Going back to my original example, my friend was right in that it would take a while to build the GUI for the project. But I was determined to build it by hand no matter the cost (in time and effort). To make sure I didn’t waste my time, I recall how even before I wrote a single line of code for the GUI I spent about an hour or so just visualizing how I wanted the GUI to look like. For example, I wanted internal tabbed windows that would allow the user to view different results for each data set generated. This would satisfy one of the many requirements of the project! Once I had a basic idea (and sketches) of what I wanted to build I then had to familiarize myself with the JFreeChart library and how it would be used in the project! I need to become familiar with this library not only because I had to display bar charts of my results, but also because I wanted to make sure I know how it would fit in the overall design of m original sketches!

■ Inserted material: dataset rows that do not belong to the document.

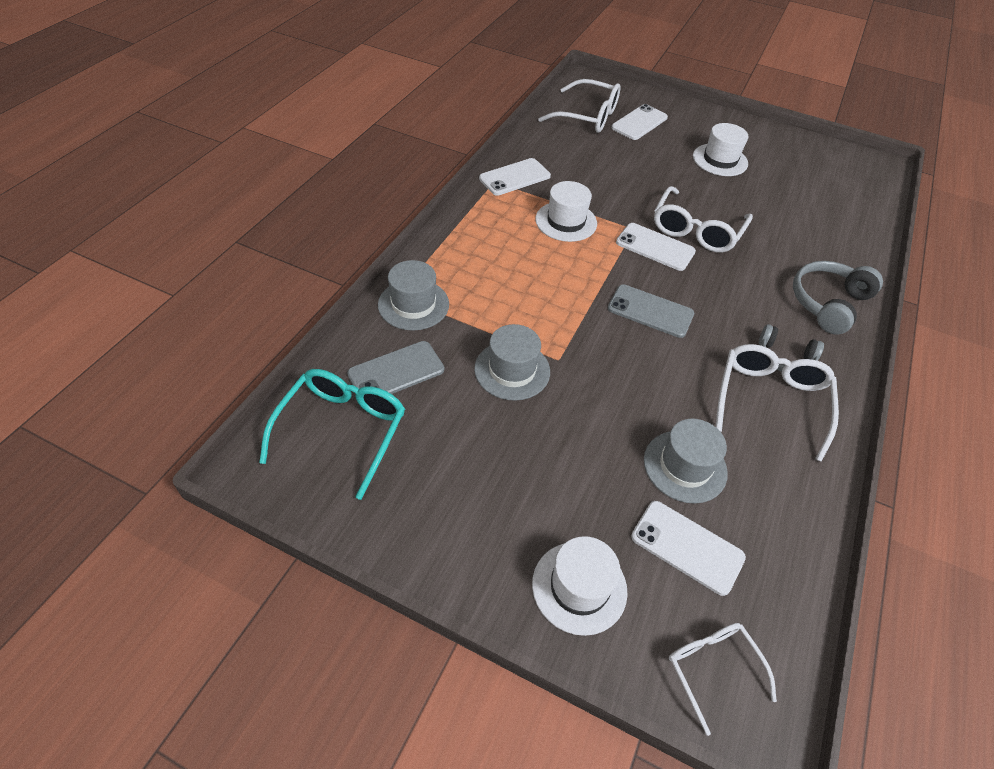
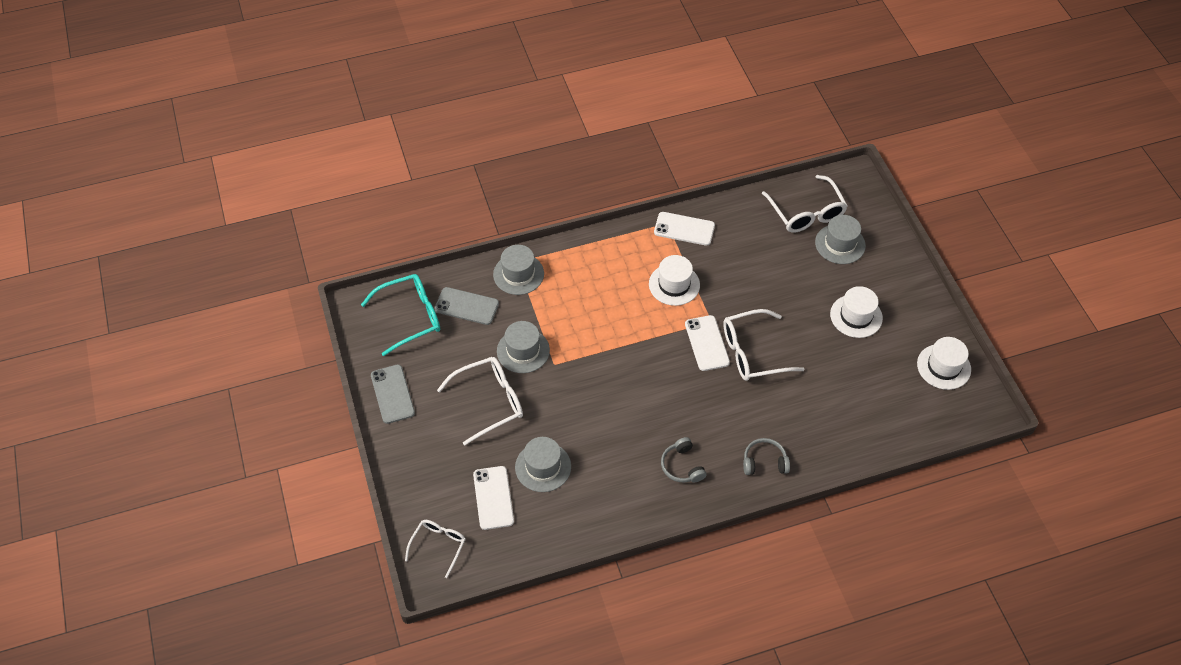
camera: 50 degrees right, 5 degrees up
white hat [532,536,628,636] -> white hat moved to [917,337,971,390]
grey phone [608,284,694,338] -> grey phone moved to [371,365,415,424]
white phone [611,104,668,140] -> grey hat [815,215,866,264]
white glasses [716,344,839,462] -> white glasses moved to [437,357,523,445]
grey headphones [793,261,883,334] -> grey headphones [743,438,790,475], size x0.64

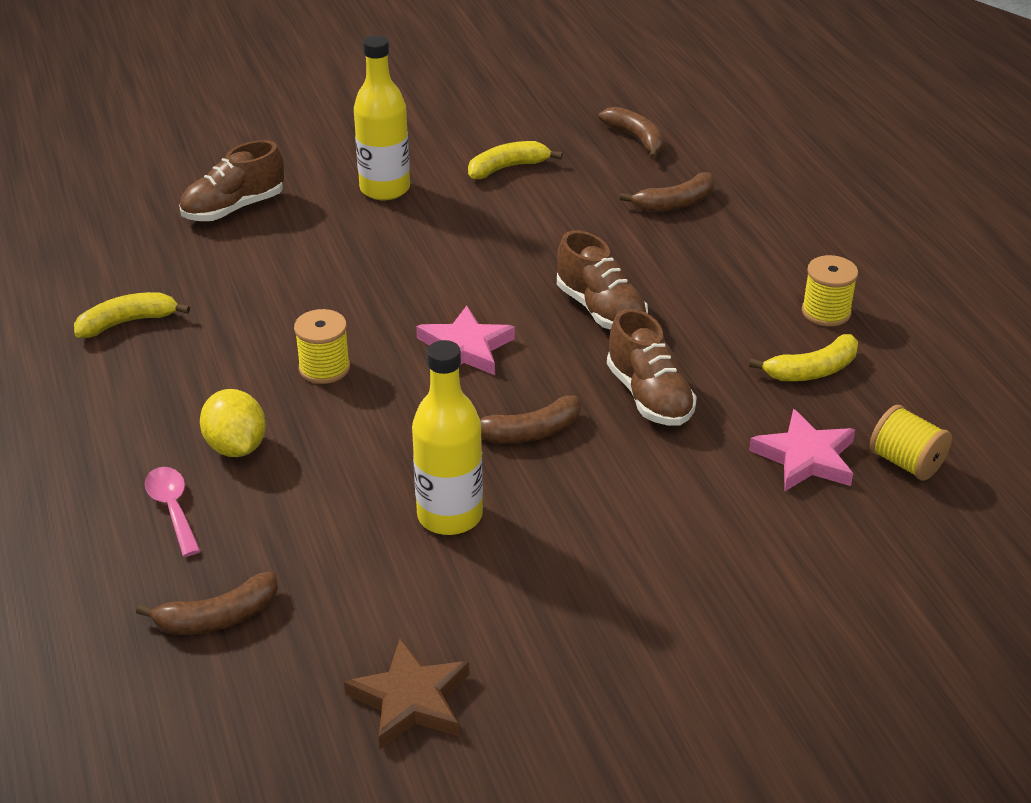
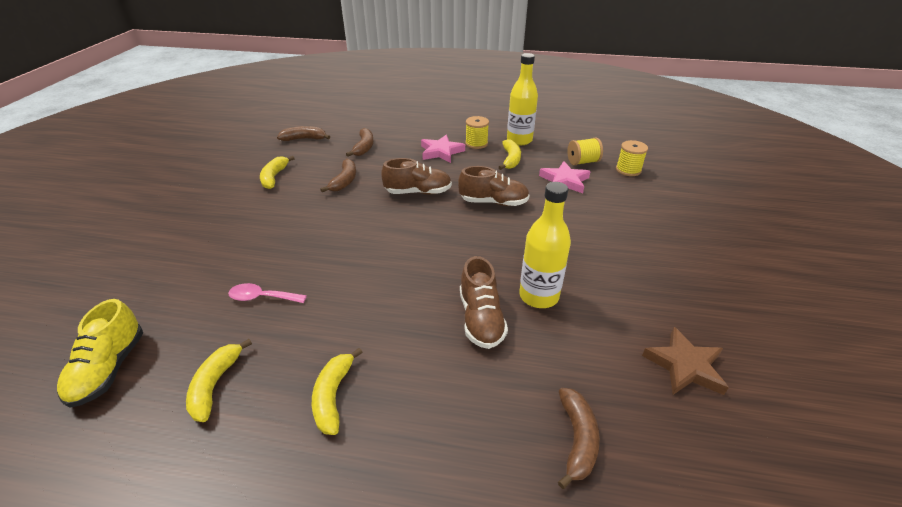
camera: 60 degrees left, 0 degrees up
pink spoon [145,467,201,557] -> pink spoon moved to [228,283,307,303]
brown shoe [179,140,284,221] -> brown shoe moved to [460,256,508,349]
yellow lemon [200,389,266,457] -> none
yellow spool [294,309,350,384] -> yellow spool moved to [616,140,648,176]
yellow bottle [354,35,410,200] -> yellow bottle moved to [507,53,538,145]
pink star [416,306,515,375] -> pink star moved to [421,135,465,163]
brown banana [480,396,581,443] -> brown banana moved to [320,159,356,192]
none -> yellow shoe [57,299,143,408]
none -> yellow banana [312,348,363,435]

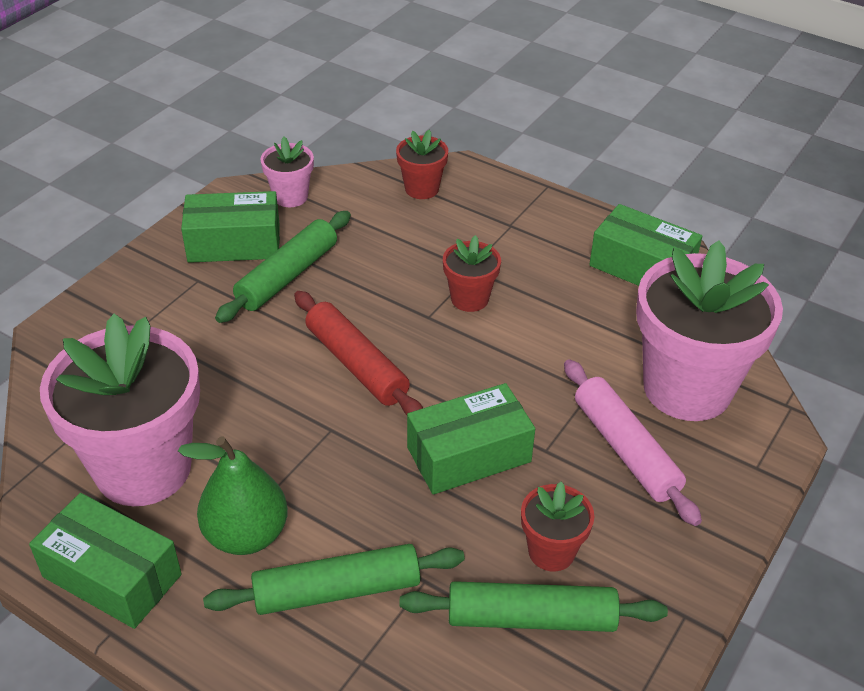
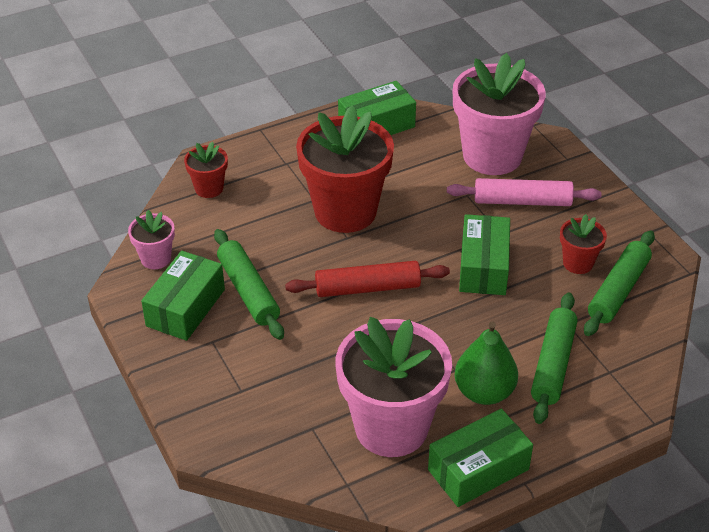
camera: 60 degrees left, 0 degrees up
red flower pot [443,235,501,312] -> red flower pot [296,105,394,233], size x2.15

The result of my initial planning and many hours of coding in the hot summer days was a pretty nice GUI. It was hard work, but in the end I got exactly what I wanted out of the project (both results and grade wise!). I felt that I had the control needed to make any and every change I needed to do so that I could get a good grade for the project. The original design of the different kinds of objects (i.e. Processes, DataSet, Algorithms, etc.) and how they were displayed in the GUI (built using Swing) was pretty smooth. Every time I came up upon a problem, I was able to easily fix it which is something that I think would have been much more difficult if I had let the IDE generate the GUI code! By the way another reason why I decided to build the GUI by hand was so that I could refresh my memory in building GUI’s in Java. It was quite fun experience and I am glad I went this route for this project!
Note: I am not saying that GUI builders are a bad thing, but there are times when one must ask him/her self whether or not it’s wise to build it on your own or have the GUI be built by your favorite IDE. Each circumstance is different I assume, and different criteria should be used to decided to either use a GUI builder or not.